The government allocated $4.5 million for a handful of initiatives, including the 10-year ‘Women in Science Strategy’ to “help coordinate the government’s efforts” to increase the participation of women in STEM, a Girls in STEM Toolkit to help girls in schools understand what a STEM career can involve and how their interests can be matched to a STEM role, and a Women in STEM Ambassador.
In starting its development of the plan, the government will run a number of industry consultations around Australia, and is calling for submissions to a discussion paper outlining the issues the plan will aim to address.
Karen Andrews, the new Minister for Industry, Science, and Technology, said the plan is to be a roadmap to create gender equity for STEM.
“As the Minister for Industry, Science and Technology and a mechanical engineer – one of the first two female graduates from the Queensland University of Technology – I am passionate about this issue,” she said.
“Increasing participation in STEM by girls and women isn’t just about equity and individual opportunity: it is about the strength of Australia’s research and our scientific and business capability.”
Along with the expected questions around what changes need to occur to enable more girls and women to participate in STEM education and what existing initiatives are making the most impact, the discussion paper is also asking respondents to consider what societal and regulatory issues will have the greatest impact on women in STEM, and how those barriers can be addressed.
It also poses the question of how the plan can address the backlash and resistance to change that will come as it looks to make progress towards gender equity in STEM.
Minister for Jobs and Industrial Relations and Minister for Women, Kelly O’Dwyer, said, “STEM skills are critical to future jobs and to Australia’s ongoing prosperity.
“We can’t compete with countries around the world with one hand tied behind our backs – we need all Australians to have the same opportunities to study and work in STEM related careers.
The uphill battle to engage girls in STEM was outlined in a 2016 report from the Office of the Chief Scientist.
The Busting Myths About Women in STEM report found two thirds of children aged nine to eleven draw a man when asked to draw a scientist, while girls in year four are less confident in their maths abilities than boys.
According to the report, this belief that there is an innate gap in ability has broad ramifications, as maths is a gateway subject for science. This belief and resulting difference in societal expectations for male and female students can then develop into a different experience of teaching and learning, further exacerbating the problem.

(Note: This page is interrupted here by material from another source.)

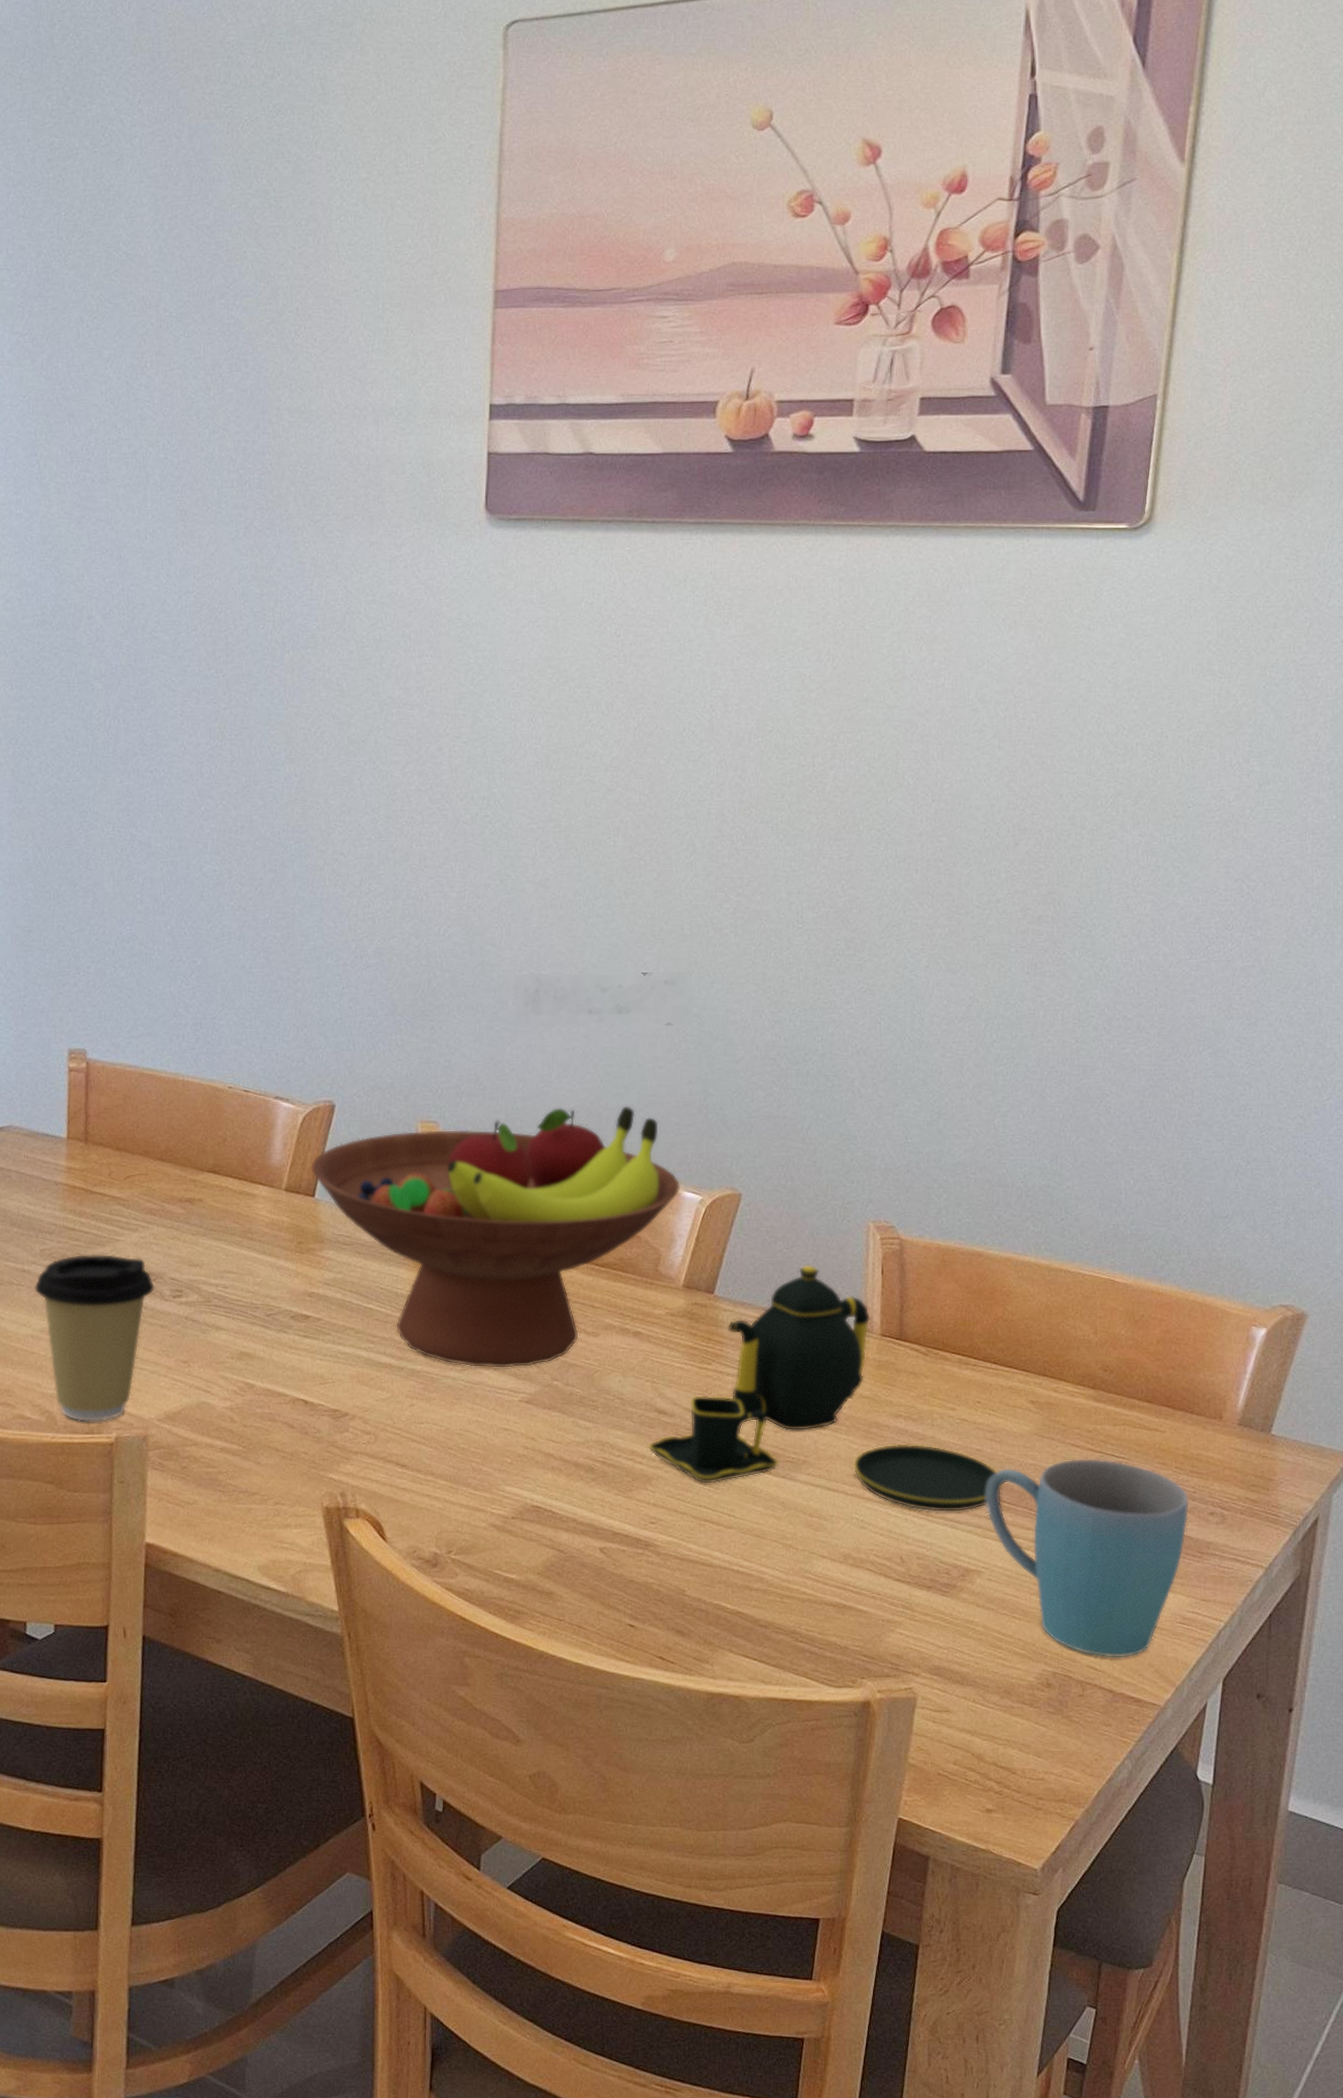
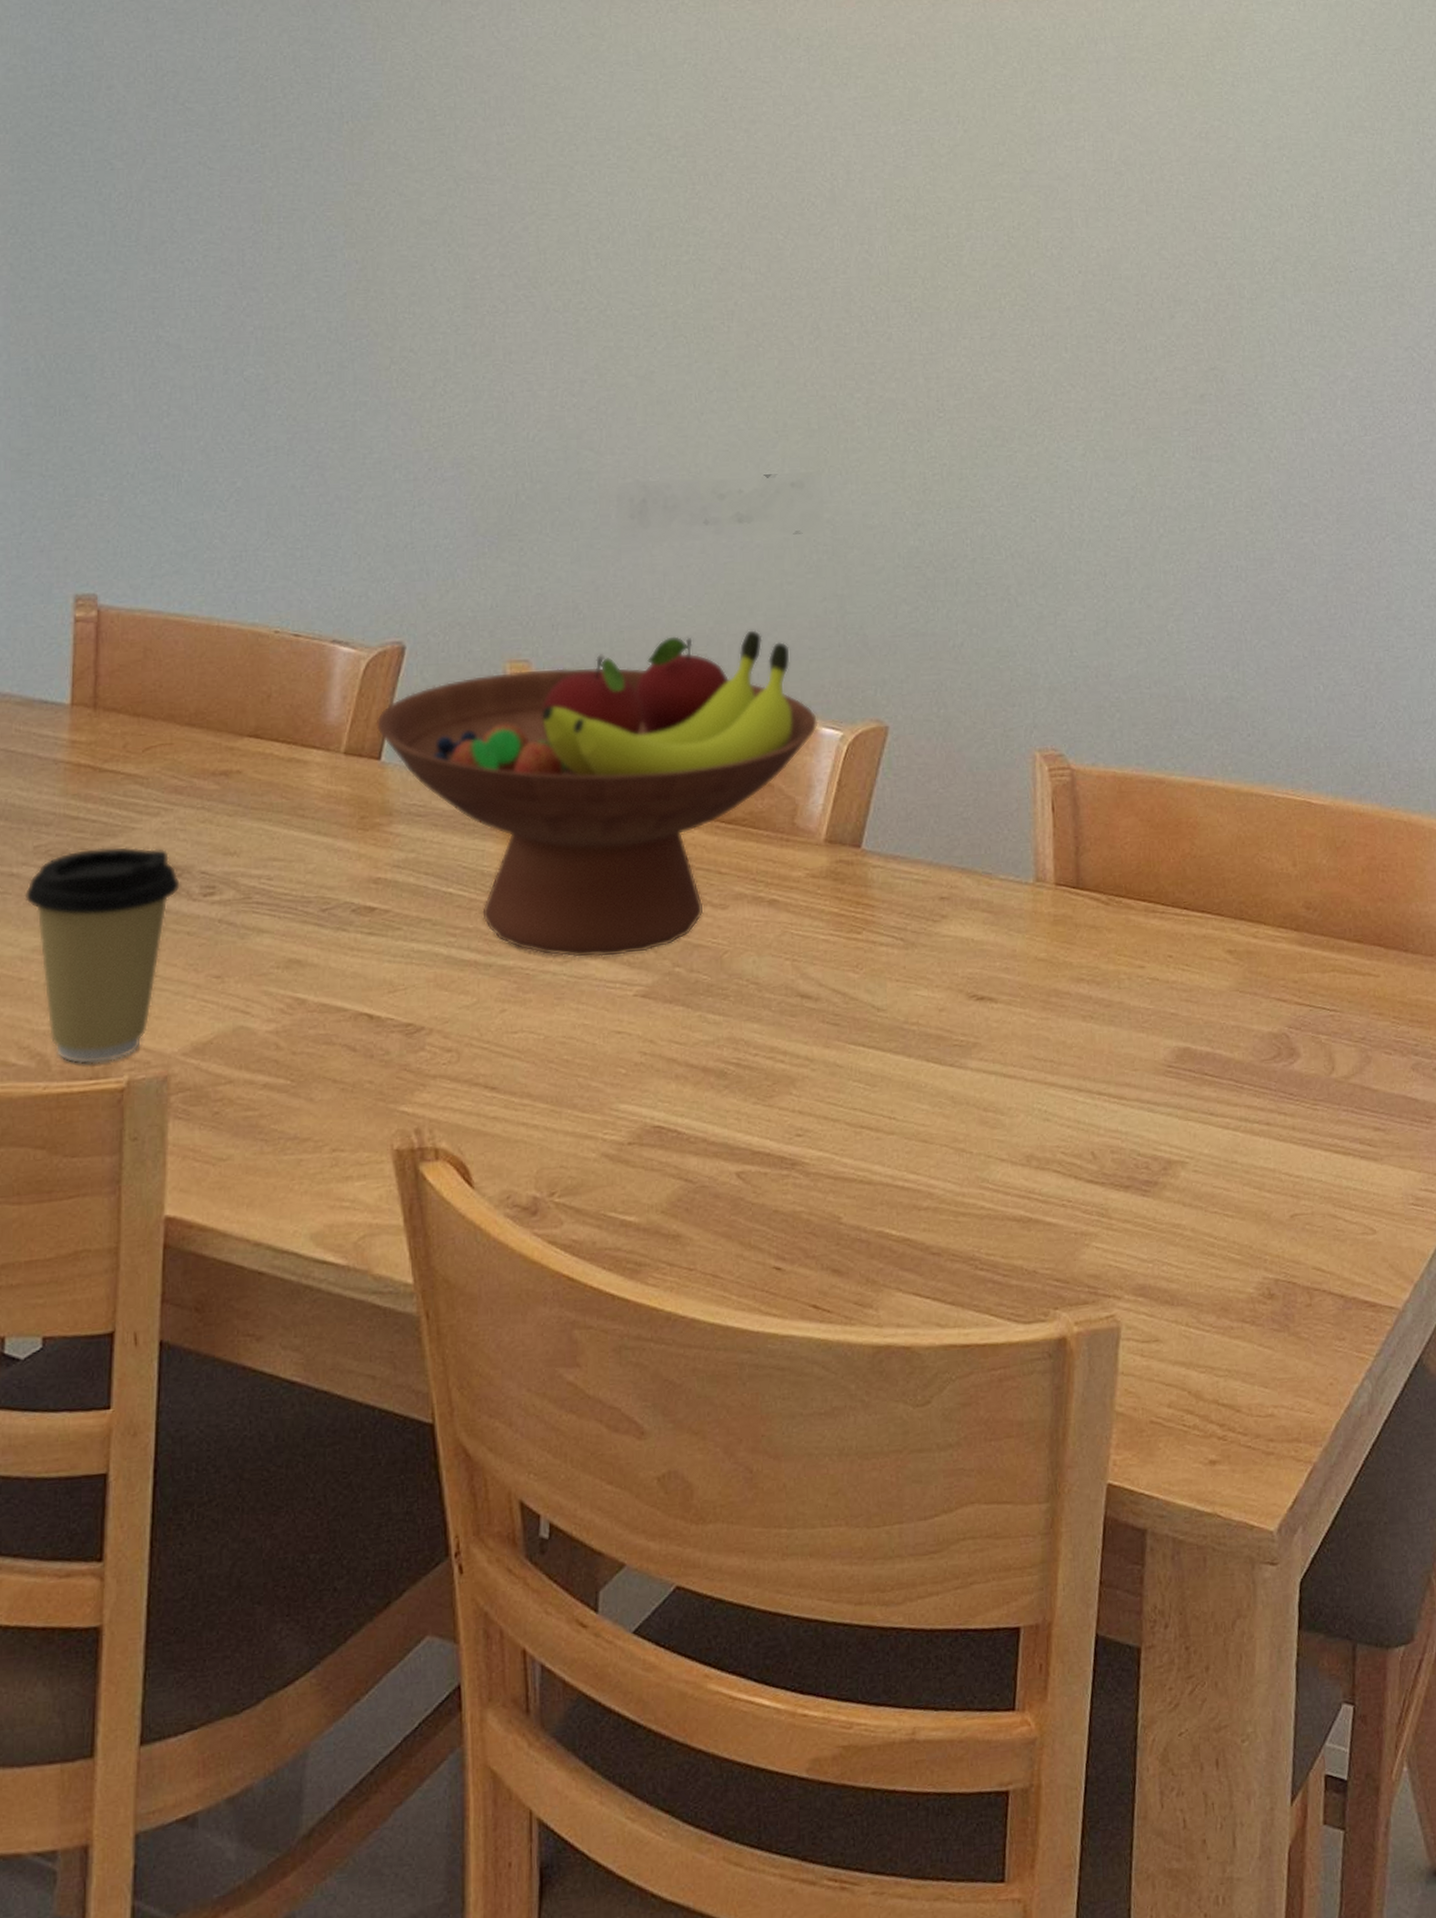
teapot: present [648,1264,1003,1513] -> none [790,805,1204,1094]
mug: present [985,1458,1189,1658] -> none [1184,1013,1413,1256]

This experience can also flow into the home: a survey of parents in 10 OECD countries finding that they were more likely to expect their sons to work in a STEM field than their daughters.
There are then, of course, the challenges facing women who do work in STEM: a 2017 survey found 75 percent of women working within the STEM private sector intend to leave their careers within the next five years, with the lack of opportunities for career advancement the most common reason cited.